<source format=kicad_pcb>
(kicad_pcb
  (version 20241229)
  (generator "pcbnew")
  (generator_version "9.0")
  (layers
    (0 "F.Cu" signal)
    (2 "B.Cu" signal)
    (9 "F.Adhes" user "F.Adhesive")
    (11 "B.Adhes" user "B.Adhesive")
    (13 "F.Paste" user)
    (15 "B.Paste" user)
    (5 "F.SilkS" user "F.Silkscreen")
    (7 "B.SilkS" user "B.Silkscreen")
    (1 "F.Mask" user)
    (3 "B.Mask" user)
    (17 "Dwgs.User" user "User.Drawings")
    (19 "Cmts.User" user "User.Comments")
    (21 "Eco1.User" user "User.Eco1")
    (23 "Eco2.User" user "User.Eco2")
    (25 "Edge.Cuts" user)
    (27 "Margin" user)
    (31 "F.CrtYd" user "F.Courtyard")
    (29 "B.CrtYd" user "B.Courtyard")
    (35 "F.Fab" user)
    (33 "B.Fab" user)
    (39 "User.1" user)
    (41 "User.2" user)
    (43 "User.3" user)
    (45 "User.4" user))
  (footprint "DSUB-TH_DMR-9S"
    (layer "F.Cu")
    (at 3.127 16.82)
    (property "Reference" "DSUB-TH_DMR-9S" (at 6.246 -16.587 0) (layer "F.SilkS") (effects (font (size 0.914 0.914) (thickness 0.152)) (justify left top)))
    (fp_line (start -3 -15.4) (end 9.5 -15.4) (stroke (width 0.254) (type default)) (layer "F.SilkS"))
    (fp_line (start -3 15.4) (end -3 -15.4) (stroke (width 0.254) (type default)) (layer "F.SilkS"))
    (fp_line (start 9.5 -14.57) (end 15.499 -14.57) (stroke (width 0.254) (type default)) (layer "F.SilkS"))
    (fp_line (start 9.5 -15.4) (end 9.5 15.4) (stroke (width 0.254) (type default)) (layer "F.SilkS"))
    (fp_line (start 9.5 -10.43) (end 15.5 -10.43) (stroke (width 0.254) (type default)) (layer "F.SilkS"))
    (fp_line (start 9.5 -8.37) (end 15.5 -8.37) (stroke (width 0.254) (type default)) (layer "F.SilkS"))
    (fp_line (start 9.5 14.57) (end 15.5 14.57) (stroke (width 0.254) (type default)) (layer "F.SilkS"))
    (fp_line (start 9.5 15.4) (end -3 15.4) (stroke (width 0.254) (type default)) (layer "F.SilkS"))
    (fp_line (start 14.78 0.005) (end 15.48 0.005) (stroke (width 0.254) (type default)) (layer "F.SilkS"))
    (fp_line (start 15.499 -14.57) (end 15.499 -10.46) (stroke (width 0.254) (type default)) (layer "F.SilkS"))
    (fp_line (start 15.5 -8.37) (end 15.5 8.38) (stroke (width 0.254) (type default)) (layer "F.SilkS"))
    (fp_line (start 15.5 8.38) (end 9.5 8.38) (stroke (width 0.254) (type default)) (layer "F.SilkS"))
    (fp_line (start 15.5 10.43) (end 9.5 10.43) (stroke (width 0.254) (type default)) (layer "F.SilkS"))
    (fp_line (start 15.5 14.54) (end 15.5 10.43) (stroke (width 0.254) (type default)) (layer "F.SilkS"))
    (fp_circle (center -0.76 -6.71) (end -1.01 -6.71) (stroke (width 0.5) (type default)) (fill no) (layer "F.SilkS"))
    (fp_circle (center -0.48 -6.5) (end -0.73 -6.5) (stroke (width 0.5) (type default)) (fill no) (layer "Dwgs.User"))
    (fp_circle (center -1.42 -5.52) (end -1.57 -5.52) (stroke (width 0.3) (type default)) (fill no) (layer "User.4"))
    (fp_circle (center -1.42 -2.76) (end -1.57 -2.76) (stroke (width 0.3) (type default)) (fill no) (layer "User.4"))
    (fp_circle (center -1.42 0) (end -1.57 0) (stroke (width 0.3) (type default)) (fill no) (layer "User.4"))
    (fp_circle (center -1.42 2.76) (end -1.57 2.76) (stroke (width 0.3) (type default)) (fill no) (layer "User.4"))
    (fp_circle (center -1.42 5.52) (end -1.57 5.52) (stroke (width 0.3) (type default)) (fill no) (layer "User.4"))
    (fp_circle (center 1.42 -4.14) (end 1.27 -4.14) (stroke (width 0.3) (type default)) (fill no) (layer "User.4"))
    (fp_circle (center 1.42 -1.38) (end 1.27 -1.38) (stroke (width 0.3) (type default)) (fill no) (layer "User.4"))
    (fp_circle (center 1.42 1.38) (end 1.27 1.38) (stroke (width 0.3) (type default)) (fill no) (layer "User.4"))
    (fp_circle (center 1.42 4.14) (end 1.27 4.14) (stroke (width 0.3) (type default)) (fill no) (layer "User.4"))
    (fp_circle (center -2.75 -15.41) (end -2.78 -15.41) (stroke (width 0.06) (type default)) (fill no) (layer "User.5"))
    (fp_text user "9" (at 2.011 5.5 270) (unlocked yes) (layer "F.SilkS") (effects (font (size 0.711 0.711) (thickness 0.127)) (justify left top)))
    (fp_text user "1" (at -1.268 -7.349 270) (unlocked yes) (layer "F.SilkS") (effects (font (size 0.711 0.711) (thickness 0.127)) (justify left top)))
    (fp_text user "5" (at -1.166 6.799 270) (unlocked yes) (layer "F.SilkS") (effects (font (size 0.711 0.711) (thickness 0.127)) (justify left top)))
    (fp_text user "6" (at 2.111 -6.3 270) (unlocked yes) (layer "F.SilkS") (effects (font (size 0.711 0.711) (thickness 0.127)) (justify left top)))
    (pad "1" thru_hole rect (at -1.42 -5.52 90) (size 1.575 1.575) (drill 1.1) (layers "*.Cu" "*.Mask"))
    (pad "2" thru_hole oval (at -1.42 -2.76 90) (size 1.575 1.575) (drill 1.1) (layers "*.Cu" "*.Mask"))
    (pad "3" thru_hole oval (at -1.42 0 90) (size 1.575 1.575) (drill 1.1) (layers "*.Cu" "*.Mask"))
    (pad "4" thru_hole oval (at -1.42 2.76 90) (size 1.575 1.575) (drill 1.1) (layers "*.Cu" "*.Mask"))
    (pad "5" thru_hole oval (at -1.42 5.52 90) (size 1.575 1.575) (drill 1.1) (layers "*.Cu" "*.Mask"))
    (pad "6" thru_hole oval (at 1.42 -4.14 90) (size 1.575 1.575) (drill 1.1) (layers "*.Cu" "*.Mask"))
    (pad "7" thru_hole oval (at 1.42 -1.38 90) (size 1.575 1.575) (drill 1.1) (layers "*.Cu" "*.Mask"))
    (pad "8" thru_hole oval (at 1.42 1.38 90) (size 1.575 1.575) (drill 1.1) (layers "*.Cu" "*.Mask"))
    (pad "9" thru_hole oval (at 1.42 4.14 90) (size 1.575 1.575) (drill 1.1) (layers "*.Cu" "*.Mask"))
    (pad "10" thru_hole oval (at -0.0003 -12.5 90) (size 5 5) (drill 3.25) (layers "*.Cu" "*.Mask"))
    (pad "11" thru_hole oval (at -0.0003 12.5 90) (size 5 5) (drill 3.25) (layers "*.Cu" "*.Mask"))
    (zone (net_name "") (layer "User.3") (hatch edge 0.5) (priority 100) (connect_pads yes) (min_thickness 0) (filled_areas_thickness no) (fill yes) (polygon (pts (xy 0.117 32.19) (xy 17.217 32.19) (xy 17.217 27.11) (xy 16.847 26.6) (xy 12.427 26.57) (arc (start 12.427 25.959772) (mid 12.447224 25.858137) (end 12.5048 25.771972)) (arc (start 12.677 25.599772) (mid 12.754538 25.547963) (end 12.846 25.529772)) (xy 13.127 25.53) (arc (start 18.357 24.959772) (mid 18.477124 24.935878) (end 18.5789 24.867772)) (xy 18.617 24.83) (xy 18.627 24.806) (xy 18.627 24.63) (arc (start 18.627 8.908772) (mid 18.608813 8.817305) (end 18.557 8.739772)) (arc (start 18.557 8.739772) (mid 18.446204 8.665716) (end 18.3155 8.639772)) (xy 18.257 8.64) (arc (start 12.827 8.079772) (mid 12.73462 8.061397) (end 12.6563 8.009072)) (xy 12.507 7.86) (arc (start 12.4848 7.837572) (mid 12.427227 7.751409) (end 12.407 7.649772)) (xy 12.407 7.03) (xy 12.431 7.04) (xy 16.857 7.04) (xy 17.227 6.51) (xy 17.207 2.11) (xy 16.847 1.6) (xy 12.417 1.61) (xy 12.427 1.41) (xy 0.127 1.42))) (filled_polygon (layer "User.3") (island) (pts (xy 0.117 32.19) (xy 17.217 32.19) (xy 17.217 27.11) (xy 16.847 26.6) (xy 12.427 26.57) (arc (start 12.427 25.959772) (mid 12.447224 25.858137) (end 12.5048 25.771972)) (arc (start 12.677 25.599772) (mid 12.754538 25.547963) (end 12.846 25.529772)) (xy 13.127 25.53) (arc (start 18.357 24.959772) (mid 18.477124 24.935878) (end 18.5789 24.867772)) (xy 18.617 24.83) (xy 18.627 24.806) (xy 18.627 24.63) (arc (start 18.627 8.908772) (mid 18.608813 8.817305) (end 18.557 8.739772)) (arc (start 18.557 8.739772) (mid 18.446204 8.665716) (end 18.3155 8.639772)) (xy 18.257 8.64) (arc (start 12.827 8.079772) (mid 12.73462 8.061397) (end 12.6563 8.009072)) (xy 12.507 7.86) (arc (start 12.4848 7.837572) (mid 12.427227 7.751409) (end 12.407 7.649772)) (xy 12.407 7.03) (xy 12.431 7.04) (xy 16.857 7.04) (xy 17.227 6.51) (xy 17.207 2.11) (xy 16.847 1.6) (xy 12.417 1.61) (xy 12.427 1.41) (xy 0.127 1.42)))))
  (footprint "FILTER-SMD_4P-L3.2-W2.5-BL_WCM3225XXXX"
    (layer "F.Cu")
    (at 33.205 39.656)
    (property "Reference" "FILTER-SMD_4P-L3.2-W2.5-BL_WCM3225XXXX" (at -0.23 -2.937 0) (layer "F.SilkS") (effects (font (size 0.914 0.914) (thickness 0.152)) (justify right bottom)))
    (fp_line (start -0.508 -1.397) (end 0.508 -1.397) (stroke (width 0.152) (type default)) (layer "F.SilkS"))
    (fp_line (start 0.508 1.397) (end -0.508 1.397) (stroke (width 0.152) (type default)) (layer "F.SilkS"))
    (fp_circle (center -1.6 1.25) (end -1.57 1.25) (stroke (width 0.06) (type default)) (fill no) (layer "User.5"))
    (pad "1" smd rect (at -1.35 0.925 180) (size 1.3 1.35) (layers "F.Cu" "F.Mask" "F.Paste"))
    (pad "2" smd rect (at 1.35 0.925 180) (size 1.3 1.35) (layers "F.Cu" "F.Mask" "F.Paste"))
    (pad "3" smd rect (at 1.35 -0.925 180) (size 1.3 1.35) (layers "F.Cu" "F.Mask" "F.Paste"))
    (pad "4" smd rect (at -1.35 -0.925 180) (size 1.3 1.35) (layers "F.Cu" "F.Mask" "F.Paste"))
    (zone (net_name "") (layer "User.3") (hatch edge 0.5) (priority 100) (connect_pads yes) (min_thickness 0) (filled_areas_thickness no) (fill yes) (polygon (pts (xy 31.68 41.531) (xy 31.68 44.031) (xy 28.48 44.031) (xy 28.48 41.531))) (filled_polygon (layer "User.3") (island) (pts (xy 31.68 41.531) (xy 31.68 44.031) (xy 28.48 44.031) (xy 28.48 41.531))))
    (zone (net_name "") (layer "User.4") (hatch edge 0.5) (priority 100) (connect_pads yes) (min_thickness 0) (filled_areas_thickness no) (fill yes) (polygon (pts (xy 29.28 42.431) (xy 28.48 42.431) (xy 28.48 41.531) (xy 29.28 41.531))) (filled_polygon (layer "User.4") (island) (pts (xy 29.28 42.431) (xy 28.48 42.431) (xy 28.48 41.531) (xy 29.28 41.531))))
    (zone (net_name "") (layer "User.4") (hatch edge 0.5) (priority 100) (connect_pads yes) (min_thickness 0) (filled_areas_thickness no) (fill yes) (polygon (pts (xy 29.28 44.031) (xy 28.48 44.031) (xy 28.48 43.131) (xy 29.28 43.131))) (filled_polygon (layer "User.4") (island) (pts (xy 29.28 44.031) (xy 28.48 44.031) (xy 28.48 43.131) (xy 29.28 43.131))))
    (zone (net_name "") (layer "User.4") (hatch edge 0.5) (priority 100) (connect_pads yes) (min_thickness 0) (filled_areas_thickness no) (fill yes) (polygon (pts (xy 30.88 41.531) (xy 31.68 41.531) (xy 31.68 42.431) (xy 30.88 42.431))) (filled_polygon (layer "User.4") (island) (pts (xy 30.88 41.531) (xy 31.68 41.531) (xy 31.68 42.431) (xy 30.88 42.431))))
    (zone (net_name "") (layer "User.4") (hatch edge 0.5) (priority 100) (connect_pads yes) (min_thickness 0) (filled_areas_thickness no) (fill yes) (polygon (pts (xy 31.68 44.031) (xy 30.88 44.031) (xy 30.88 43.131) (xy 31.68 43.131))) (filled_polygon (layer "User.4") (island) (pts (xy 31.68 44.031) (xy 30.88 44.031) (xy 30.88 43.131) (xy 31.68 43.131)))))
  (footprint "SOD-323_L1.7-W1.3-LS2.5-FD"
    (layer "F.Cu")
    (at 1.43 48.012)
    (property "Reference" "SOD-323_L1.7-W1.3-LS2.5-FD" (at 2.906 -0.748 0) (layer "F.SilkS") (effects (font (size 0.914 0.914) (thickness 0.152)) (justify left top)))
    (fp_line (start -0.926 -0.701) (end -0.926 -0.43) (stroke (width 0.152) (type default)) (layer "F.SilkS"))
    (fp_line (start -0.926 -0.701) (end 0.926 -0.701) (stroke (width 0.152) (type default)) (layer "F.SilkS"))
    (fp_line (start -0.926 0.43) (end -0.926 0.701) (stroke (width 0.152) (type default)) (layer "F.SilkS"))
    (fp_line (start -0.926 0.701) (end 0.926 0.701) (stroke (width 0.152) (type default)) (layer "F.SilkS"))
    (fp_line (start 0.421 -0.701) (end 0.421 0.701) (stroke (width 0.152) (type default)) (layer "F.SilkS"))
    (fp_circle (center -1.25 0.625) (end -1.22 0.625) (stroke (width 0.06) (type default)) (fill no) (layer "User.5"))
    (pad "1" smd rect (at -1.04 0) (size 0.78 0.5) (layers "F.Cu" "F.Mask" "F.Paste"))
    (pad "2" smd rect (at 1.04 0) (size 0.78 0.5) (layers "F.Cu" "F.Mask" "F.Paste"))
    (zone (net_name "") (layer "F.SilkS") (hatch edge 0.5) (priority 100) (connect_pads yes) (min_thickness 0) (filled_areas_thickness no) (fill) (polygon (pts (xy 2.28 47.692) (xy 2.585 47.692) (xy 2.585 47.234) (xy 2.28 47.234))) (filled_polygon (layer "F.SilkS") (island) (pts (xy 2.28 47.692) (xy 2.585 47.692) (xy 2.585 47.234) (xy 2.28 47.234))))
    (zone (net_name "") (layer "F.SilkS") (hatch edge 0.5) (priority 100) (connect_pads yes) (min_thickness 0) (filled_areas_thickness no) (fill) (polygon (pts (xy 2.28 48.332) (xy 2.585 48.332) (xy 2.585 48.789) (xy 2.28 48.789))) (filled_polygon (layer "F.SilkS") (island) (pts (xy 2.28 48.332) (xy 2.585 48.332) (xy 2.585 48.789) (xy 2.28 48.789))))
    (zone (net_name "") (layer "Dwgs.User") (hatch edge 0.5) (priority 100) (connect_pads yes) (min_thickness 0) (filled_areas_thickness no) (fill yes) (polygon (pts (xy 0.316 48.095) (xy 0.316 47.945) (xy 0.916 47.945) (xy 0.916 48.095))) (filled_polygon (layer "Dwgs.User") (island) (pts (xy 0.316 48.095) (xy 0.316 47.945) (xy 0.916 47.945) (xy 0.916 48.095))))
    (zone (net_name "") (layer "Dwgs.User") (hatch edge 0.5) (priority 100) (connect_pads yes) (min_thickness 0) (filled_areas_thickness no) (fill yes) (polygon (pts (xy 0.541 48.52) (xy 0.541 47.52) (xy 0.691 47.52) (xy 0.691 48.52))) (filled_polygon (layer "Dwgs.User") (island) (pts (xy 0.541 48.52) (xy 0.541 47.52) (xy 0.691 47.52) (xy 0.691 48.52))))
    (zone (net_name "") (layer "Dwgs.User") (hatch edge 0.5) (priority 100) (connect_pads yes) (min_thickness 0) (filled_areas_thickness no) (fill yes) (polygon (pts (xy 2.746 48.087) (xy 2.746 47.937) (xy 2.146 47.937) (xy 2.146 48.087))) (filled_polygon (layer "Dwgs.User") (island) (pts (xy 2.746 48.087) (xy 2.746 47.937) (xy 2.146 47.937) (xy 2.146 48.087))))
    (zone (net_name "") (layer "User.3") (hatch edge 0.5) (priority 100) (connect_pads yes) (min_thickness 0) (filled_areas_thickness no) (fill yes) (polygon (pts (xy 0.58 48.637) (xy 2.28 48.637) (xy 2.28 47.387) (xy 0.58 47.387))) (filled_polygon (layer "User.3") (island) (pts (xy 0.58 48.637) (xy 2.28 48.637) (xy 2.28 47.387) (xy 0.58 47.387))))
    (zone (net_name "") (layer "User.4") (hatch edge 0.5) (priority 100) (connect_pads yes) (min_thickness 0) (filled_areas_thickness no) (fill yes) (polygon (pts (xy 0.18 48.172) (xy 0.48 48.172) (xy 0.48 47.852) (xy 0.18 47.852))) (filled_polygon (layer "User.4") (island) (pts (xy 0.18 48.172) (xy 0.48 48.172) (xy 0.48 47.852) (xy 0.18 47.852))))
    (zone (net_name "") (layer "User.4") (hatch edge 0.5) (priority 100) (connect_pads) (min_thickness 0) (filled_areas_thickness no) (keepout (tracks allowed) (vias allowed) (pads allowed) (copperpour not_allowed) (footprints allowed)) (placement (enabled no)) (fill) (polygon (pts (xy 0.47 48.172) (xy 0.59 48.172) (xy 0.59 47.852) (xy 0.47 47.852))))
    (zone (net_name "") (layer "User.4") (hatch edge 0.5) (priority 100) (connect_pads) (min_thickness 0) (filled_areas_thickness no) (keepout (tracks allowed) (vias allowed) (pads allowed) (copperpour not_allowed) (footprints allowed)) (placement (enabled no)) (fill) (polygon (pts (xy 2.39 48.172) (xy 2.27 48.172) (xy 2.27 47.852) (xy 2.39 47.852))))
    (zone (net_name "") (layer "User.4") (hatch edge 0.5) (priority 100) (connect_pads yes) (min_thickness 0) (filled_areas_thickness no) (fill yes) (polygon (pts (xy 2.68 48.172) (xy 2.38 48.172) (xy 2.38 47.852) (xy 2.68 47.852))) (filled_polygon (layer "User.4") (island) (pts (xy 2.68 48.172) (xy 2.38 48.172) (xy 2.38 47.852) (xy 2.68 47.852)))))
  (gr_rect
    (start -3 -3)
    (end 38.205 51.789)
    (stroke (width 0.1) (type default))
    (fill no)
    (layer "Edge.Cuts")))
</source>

_Task requirements_. Could you return exactly the lines above from the line with "(at 1.43 48.012)" to the line with "(fp_line (start -0.926 -0.701) (end -0.926", both included, and nothing else?

_Answer section_.
    (at 1.43 48.012)
    (property "Reference" "SOD-323_L1.7-W1.3-LS2.5-FD" (at 2.906 -0.748 0) (layer "F.SilkS") (effects (font (size 0.914 0.914) (thickness 0.152)) (justify left top)))
    (fp_line (start -0.926 -0.701) (end -0.926 -0.43) (stroke (width 0.152) (type default)) (layer "F.SilkS"))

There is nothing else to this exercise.